#### GOAL OF THE EXERCISE
Every line below that holds the string "scale" must be copied.

#### RECORDS

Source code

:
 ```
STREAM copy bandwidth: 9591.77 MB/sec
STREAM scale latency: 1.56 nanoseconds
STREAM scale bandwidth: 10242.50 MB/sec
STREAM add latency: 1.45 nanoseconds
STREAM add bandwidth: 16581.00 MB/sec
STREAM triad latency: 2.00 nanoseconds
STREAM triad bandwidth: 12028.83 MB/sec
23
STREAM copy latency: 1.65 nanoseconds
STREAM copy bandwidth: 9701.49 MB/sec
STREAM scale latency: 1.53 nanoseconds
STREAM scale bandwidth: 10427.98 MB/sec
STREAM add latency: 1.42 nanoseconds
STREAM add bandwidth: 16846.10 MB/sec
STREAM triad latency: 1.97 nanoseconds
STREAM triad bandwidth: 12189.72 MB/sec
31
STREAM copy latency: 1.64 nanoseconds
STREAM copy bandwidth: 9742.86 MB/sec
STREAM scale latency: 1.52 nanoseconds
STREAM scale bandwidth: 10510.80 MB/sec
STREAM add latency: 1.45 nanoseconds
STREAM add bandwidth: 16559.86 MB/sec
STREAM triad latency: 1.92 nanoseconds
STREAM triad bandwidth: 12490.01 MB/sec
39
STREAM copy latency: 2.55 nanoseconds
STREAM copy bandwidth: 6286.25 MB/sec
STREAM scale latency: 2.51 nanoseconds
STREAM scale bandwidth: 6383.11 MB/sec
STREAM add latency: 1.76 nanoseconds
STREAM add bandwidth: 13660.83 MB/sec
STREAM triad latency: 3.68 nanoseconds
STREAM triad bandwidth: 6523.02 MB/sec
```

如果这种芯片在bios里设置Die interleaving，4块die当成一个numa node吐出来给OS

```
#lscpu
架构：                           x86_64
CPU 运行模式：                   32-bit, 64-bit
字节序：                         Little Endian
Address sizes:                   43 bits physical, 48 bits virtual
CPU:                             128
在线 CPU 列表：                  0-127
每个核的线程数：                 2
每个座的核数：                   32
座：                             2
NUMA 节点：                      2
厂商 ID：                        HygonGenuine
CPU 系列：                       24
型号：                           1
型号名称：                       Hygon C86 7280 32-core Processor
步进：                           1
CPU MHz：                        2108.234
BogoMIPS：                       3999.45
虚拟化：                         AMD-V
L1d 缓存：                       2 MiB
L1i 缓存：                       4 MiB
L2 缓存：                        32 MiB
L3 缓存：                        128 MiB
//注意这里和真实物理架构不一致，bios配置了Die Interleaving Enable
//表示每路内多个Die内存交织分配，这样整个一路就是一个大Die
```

#### OUTPUT
STREAM scale latency: 1.56 nanoseconds
STREAM scale bandwidth: 10242.50 MB/sec
STREAM scale latency: 1.53 nanoseconds
STREAM scale bandwidth: 10427.98 MB/sec
STREAM scale latency: 1.52 nanoseconds
STREAM scale bandwidth: 10510.80 MB/sec
STREAM scale latency: 2.51 nanoseconds
STREAM scale bandwidth: 6383.11 MB/sec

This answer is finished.